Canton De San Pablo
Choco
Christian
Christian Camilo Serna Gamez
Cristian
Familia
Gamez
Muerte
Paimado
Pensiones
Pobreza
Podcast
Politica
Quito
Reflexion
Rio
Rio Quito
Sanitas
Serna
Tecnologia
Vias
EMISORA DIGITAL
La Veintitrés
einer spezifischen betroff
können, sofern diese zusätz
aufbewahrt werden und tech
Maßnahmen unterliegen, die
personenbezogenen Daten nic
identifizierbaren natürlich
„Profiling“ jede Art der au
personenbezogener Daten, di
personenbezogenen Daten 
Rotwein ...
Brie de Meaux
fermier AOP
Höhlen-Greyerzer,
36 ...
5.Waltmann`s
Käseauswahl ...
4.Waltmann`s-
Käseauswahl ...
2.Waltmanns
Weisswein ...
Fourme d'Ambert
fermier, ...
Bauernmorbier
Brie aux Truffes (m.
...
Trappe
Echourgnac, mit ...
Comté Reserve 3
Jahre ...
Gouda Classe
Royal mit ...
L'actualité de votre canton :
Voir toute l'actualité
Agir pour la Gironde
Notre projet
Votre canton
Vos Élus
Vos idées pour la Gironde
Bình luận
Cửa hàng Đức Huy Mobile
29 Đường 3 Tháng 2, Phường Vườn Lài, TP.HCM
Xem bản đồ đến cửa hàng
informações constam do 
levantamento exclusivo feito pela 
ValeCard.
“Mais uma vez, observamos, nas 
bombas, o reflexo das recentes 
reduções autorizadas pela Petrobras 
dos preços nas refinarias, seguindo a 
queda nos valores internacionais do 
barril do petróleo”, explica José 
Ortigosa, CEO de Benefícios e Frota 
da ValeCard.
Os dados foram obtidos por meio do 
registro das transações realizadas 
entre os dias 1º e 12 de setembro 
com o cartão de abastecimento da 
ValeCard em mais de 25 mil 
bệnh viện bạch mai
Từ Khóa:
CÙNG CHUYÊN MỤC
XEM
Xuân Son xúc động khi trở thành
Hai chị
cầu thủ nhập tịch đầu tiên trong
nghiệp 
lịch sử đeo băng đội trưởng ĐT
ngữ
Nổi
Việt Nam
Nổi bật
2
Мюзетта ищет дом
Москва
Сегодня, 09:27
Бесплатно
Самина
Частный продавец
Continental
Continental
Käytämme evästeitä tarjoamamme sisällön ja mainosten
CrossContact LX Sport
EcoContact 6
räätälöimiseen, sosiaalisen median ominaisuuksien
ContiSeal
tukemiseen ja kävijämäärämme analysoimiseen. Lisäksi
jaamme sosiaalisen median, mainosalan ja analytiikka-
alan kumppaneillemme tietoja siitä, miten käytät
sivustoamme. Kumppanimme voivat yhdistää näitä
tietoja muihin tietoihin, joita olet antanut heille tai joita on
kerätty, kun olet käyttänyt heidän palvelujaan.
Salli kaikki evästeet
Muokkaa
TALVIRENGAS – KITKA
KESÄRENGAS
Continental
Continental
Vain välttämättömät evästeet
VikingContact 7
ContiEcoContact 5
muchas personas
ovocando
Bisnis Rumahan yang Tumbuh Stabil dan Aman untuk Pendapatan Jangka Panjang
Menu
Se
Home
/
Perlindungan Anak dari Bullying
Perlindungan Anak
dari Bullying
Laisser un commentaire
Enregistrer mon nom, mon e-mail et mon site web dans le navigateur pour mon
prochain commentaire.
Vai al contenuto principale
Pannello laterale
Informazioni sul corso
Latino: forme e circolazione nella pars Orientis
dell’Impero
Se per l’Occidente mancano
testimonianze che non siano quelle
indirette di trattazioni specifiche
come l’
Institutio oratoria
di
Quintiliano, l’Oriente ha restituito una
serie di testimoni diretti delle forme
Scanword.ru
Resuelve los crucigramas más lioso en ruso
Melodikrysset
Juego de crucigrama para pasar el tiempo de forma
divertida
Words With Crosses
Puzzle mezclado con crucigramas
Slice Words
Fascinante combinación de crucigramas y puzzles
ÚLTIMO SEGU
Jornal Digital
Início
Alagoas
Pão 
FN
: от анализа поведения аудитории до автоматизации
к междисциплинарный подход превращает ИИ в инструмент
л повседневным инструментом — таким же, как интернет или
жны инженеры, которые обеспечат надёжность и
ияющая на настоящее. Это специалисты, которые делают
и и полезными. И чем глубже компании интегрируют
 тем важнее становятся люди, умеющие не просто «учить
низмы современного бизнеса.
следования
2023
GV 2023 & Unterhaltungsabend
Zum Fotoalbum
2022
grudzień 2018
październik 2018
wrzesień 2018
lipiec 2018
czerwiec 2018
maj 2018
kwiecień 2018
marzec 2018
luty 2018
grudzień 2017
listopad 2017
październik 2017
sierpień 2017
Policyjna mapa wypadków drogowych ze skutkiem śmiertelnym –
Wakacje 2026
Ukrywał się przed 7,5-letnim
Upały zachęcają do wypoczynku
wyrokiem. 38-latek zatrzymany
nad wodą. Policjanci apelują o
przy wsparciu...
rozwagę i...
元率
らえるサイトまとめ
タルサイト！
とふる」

---

**Work task**
Reproduce the data in its entirety, matching each character.

**Response area**
Canton De San Pablo
Choco
Christian
Christian Camilo Serna Gamez
Cristian
Familia
Gamez
Muerte
Paimado
Pensiones
Pobreza
Podcast
Politica
Quito
Reflexion
Rio
Rio Quito
Sanitas
Serna
Tecnologia
Vias
EMISORA DIGITAL
La Veintitrés
einer spezifischen betroff
können, sofern diese zusätz
aufbewahrt werden und tech
Maßnahmen unterliegen, die
personenbezogenen Daten nic
identifizierbaren natürlich
„Profiling“ jede Art der au
personenbezogener Daten, di
personenbezogenen Daten 
Rotwein ...
Brie de Meaux
fermier AOP
Höhlen-Greyerzer,
36 ...
5.Waltmann`s
Käseauswahl ...
4.Waltmann`s-
Käseauswahl ...
2.Waltmanns
Weisswein ...
Fourme d'Ambert
fermier, ...
Bauernmorbier
Brie aux Truffes (m.
...
Trappe
Echourgnac, mit ...
Comté Reserve 3
Jahre ...
Gouda Classe
Royal mit ...
L'actualité de votre canton :
Voir toute l'actualité
Agir pour la Gironde
Notre projet
Votre canton
Vos Élus
Vos idées pour la Gironde
Bình luận
Cửa hàng Đức Huy Mobile
29 Đường 3 Tháng 2, Phường Vườn Lài, TP.HCM
Xem bản đồ đến cửa hàng
informações constam do 
levantamento exclusivo feito pela 
ValeCard.
“Mais uma vez, observamos, nas 
bombas, o reflexo das recentes 
reduções autorizadas pela Petrobras 
dos preços nas refinarias, seguindo a 
queda nos valores internacionais do 
barril do petróleo”, explica José 
Ortigosa, CEO de Benefícios e Frota 
da ValeCard.
Os dados foram obtidos por meio do 
registro das transações realizadas 
entre os dias 1º e 12 de setembro 
com o cartão de abastecimento da 
ValeCard em mais de 25 mil 
bệnh viện bạch mai
Từ Khóa:
CÙNG CHUYÊN MỤC
XEM
Xuân Son xúc động khi trở thành
Hai chị
cầu thủ nhập tịch đầu tiên trong
nghiệp 
lịch sử đeo băng đội trưởng ĐT
ngữ
Nổi
Việt Nam
Nổi bật
2
Мюзетта ищет дом
Москва
Сегодня, 09:27
Бесплатно
Самина
Частный продавец
Continental
Continental
Käytämme evästeitä tarjoamamme sisällön ja mainosten
CrossContact LX Sport
EcoContact 6
räätälöimiseen, sosiaalisen median ominaisuuksien
ContiSeal
tukemiseen ja kävijämäärämme analysoimiseen. Lisäksi
jaamme sosiaalisen median, mainosalan ja analytiikka-
alan kumppaneillemme tietoja siitä, miten käytät
sivustoamme. Kumppanimme voivat yhdistää näitä
tietoja muihin tietoihin, joita olet antanut heille tai joita on
kerätty, kun olet käyttänyt heidän palvelujaan.
Salli kaikki evästeet
Muokkaa
TALVIRENGAS – KITKA
KESÄRENGAS
Continental
Continental
Vain välttämättömät evästeet
VikingContact 7
ContiEcoContact 5
muchas personas
ovocando
Bisnis Rumahan yang Tumbuh Stabil dan Aman untuk Pendapatan Jangka Panjang
Menu
Se
Home
/
Perlindungan Anak dari Bullying
Perlindungan Anak
dari Bullying
Laisser un commentaire
Enregistrer mon nom, mon e-mail et mon site web dans le navigateur pour mon
prochain commentaire.
Vai al contenuto principale
Pannello laterale
Informazioni sul corso
Latino: forme e circolazione nella pars Orientis
dell’Impero
Se per l’Occidente mancano
testimonianze che non siano quelle
indirette di trattazioni specifiche
come l’
Institutio oratoria
di
Quintiliano, l’Oriente ha restituito una
serie di testimoni diretti delle forme
Scanword.ru
Resuelve los crucigramas más lioso en ruso
Melodikrysset
Juego de crucigrama para pasar el tiempo de forma
divertida
Words With Crosses
Puzzle mezclado con crucigramas
Slice Words
Fascinante combinación de crucigramas y puzzles
ÚLTIMO SEGU
Jornal Digital
Início
Alagoas
Pão 
FN
: от анализа поведения аудитории до автоматизации
к междисциплинарный подход превращает ИИ в инструмент
л повседневным инструментом — таким же, как интернет или
жны инженеры, которые обеспечат надёжность и
ияющая на настоящее. Это специалисты, которые делают
и и полезными. И чем глубже компании интегрируют
 тем важнее становятся люди, умеющие не просто «учить
низмы современного бизнеса.
следования
2023
GV 2023 & Unterhaltungsabend
Zum Fotoalbum
2022
grudzień 2018
październik 2018
wrzesień 2018
lipiec 2018
czerwiec 2018
maj 2018
kwiecień 2018
marzec 2018
luty 2018
grudzień 2017
listopad 2017
październik 2017
sierpień 2017
Policyjna mapa wypadków drogowych ze skutkiem śmiertelnym –
Wakacje 2026
Ukrywał się przed 7,5-letnim
Upały zachęcają do wypoczynku
wyrokiem. 38-latek zatrzymany
nad wodą. Policjanci apelują o
przy wsparciu...
rozwagę i...
元率
らえるサイトまとめ
タルサイト！
とふる」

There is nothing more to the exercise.